== Passage provided ==
- Opening Delimiter -
I like to imagine that representative samples of my books appreciate accompanying me into the woods. So far, none has complained nor groaned!

McDowell

 

All three of my books (Nature Based Leadership; Nature-Inspired Learning and Leading; Weaned Seals and Snowy Summits) present compilations of personal experiences expressing my (and co-author Dr. Wilhoit for Weaned Seals and Snowy Summits) deep passion for Nature. All three books offer observations and reflections on my relationship to the natural world… and the broader implications for society. Order any and all from your local indie bookstore, or find them on IndieBound or other online sources such as Amazon and LifeRich.

 

Back to Camp McDowell

I returned to Camp McDowell and Conference Center December 19-20, 2019 following a year’s absence and two prior Posts:

  • http://stevejonesgbh.com/2018/11/27/mid-november-camp-mcdowell-land-legacy-orientation/
  • http://stevejonesgbh.com/2019/01/08/mid-november-skies-at-camp-mcdowell/

On the recent December trip I focused on completing plans for conducting a comprehensive Land Legacy Story for McDowell. Published books and internal documents already chronicle the Human History of the Camp since its 1946 establishment. My volunteer project will develop and publish the corresponding Natural History for the Camp’s 1,138 acres. My purpose with this Post, in large part and in full disclosure, is to help me gather my thoughts for the full-blown data-gathering and story-drafting that I will undertake beginning in mid-January.

McDowell

 

The McDowell Environmental Education Center Mission guides and informs this project: To connect people to their environment, teach respect for the Earth and its beings, and to promote a commitment to lifelong learning. I will prepare the Land Legacy Story to meet the objectives of and beyond the Environmental Education Center… for the Camp, Farm School, Folk School, and Conference Center. Environmental education and our relationship to our Earth home is critical to all Earth citizens and their obligation to be informed and responsible Earth stewards.
- Closing Delimiter -
== Task set ==
(1) In the Camp McDowell post, reproduce the text between "I like to imagine" and "Amazon and LifeRich.", inclusive.
(2) According to the Camp McDowell post, how many acres does the Camp cover?

== Excerpted records ==
- Opening Delimiter -
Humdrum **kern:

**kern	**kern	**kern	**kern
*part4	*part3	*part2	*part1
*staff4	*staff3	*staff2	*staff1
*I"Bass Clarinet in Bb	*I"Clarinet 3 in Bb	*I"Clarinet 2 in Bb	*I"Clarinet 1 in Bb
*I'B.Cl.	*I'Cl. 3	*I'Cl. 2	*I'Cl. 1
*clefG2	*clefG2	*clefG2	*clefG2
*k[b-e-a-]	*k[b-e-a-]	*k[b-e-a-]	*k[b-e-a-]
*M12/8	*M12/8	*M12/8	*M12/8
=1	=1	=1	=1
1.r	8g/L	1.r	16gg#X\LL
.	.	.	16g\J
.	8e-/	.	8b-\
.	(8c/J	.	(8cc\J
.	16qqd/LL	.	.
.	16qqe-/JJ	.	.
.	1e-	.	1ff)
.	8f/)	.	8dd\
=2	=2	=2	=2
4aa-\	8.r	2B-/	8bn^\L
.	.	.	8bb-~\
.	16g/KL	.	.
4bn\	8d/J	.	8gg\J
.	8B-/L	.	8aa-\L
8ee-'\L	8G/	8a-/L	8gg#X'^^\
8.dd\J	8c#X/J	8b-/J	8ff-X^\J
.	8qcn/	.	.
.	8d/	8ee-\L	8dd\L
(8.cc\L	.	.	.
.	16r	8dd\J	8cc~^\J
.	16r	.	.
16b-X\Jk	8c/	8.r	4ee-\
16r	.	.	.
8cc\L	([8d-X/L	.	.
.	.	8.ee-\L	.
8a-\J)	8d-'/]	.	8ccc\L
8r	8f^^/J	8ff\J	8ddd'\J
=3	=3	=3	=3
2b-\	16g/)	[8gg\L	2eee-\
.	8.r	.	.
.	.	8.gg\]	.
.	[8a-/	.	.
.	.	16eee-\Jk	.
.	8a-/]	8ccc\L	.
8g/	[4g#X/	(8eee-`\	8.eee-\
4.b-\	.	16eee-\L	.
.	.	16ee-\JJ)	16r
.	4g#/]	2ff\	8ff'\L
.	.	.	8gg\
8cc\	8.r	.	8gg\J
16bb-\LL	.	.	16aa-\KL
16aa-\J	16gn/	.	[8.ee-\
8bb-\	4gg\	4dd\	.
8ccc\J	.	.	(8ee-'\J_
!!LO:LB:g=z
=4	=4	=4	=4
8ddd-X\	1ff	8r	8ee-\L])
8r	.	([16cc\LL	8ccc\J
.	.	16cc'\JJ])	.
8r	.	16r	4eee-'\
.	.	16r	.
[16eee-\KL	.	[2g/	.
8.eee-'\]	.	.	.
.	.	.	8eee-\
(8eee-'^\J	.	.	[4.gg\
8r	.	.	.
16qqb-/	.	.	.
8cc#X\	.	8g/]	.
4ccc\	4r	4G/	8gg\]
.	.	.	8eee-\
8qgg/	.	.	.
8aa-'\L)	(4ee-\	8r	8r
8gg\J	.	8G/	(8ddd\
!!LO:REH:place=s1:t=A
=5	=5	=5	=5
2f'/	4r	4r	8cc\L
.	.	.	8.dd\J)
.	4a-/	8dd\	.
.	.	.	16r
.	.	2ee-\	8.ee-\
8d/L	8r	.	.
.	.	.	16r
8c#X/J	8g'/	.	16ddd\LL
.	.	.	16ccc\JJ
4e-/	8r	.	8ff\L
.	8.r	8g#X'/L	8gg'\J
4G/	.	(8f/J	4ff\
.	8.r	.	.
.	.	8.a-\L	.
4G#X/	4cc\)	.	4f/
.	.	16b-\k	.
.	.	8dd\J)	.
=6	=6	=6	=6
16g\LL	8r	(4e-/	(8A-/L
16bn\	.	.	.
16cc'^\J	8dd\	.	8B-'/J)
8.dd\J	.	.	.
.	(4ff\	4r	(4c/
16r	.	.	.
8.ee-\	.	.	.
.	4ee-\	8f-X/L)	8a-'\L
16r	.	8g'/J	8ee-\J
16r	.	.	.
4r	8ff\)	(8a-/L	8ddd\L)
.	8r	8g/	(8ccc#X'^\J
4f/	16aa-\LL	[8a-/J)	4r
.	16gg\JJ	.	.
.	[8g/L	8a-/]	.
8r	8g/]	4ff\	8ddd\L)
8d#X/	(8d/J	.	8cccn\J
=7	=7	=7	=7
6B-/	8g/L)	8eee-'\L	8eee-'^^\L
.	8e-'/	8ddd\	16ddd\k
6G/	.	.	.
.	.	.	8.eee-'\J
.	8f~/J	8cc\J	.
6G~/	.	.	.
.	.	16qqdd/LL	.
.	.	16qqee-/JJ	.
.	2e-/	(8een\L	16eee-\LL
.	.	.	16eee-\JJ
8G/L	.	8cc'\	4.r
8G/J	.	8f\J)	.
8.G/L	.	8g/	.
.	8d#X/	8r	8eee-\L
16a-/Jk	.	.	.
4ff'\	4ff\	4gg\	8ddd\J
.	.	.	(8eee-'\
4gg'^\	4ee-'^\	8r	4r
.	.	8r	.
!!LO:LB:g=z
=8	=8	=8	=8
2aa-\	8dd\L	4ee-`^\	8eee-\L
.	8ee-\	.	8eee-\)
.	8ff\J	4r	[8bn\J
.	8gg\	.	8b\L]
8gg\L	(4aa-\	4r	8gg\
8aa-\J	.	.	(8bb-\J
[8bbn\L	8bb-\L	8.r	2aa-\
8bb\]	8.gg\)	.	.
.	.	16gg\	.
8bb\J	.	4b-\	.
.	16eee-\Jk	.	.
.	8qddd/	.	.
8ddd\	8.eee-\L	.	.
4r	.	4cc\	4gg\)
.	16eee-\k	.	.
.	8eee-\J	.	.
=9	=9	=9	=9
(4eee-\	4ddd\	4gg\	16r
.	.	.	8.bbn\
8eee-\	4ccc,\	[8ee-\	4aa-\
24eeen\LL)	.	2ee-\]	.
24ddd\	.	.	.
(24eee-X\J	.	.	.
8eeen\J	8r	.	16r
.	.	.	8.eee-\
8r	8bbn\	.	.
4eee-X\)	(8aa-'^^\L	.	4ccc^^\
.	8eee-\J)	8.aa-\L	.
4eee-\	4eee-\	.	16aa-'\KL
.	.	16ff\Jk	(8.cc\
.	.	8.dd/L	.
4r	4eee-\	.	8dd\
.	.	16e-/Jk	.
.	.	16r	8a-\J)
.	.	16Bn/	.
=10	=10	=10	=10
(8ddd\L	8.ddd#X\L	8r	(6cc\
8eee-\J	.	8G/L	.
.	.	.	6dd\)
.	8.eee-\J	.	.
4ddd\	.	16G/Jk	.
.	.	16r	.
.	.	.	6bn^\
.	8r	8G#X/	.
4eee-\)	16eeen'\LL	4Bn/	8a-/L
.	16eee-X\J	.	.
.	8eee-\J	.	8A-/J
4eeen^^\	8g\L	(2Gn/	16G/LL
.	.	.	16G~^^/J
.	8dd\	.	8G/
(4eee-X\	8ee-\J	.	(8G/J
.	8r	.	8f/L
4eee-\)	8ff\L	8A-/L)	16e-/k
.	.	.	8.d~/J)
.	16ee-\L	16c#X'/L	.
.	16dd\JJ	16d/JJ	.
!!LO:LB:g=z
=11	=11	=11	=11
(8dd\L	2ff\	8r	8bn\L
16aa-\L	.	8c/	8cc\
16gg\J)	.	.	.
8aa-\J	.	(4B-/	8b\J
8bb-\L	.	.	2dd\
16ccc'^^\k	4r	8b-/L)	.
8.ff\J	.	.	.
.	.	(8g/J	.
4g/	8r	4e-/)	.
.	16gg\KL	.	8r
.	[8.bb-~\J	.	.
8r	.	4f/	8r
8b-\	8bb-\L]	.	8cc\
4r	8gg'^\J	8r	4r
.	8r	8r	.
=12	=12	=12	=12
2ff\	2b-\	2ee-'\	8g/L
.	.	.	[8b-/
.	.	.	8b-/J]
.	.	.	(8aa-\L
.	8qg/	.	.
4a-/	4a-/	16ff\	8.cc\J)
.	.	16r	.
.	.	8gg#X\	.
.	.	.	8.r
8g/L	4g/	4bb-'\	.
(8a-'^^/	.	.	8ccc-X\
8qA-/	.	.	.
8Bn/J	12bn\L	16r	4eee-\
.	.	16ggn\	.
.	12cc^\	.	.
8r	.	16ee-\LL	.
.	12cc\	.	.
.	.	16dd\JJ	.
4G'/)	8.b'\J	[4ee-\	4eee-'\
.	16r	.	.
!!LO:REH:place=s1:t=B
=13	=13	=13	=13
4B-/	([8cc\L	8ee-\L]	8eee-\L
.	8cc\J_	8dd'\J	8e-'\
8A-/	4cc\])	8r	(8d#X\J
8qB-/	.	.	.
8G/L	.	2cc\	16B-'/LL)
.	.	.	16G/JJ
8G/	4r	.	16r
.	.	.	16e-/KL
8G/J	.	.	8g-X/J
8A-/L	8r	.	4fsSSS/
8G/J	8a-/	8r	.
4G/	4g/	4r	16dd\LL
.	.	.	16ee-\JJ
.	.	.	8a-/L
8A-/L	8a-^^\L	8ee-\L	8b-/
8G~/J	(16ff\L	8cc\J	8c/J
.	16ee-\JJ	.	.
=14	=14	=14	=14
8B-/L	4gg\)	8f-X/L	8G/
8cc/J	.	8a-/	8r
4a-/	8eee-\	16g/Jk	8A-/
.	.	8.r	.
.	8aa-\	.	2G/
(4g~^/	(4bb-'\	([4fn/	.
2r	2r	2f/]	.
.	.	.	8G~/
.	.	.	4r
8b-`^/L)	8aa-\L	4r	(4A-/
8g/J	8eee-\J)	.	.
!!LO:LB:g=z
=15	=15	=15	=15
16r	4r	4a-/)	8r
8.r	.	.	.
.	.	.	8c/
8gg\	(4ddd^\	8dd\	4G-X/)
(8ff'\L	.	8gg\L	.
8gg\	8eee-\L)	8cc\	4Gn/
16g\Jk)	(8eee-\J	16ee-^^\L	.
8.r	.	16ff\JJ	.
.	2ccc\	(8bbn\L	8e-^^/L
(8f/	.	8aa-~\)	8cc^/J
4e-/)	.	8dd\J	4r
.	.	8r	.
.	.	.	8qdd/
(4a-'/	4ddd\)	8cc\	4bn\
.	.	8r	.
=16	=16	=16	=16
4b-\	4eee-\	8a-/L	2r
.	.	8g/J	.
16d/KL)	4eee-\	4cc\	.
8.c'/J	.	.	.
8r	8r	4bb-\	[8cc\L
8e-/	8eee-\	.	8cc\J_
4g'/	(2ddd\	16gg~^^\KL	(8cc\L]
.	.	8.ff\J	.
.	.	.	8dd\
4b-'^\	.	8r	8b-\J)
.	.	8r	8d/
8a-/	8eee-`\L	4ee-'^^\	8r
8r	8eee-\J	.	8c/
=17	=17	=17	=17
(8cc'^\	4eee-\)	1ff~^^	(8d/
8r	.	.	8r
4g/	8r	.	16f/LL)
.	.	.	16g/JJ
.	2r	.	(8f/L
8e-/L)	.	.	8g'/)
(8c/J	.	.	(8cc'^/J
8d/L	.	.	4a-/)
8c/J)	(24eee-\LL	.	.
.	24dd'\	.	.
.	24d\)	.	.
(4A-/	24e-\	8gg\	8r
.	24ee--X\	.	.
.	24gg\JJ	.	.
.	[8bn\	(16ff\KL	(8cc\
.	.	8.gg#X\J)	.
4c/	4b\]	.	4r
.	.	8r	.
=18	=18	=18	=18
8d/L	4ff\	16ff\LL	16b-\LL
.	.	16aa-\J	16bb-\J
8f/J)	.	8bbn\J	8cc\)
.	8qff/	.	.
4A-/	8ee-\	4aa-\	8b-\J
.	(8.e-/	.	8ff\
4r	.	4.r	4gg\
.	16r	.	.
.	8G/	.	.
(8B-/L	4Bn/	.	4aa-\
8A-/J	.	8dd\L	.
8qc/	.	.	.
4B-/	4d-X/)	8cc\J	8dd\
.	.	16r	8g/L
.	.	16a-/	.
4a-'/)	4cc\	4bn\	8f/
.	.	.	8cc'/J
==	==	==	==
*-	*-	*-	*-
- Closing Delimiter -
== Responses by task ==
(1)
I like to imagine that representative samples of my books appreciate accompanying me into the woods. So far, none has complained nor groaned!

McDowell

 

All three of my books (Nature Based Leadership; Nature-Inspired Learning and Leading; Weaned Seals and Snowy Summits) present compilations of personal experiences expressing my (and co-author Dr. Wilhoit for Weaned Seals and Snowy Summits) deep passion for Nature. All three books offer observations and reflections on my relationship to the natural world… and the broader implications for society. Order any and all from your local indie bookstore, or find them on IndieBound or other online sources such as Amazon and LifeRich.

(2) 1,138 acres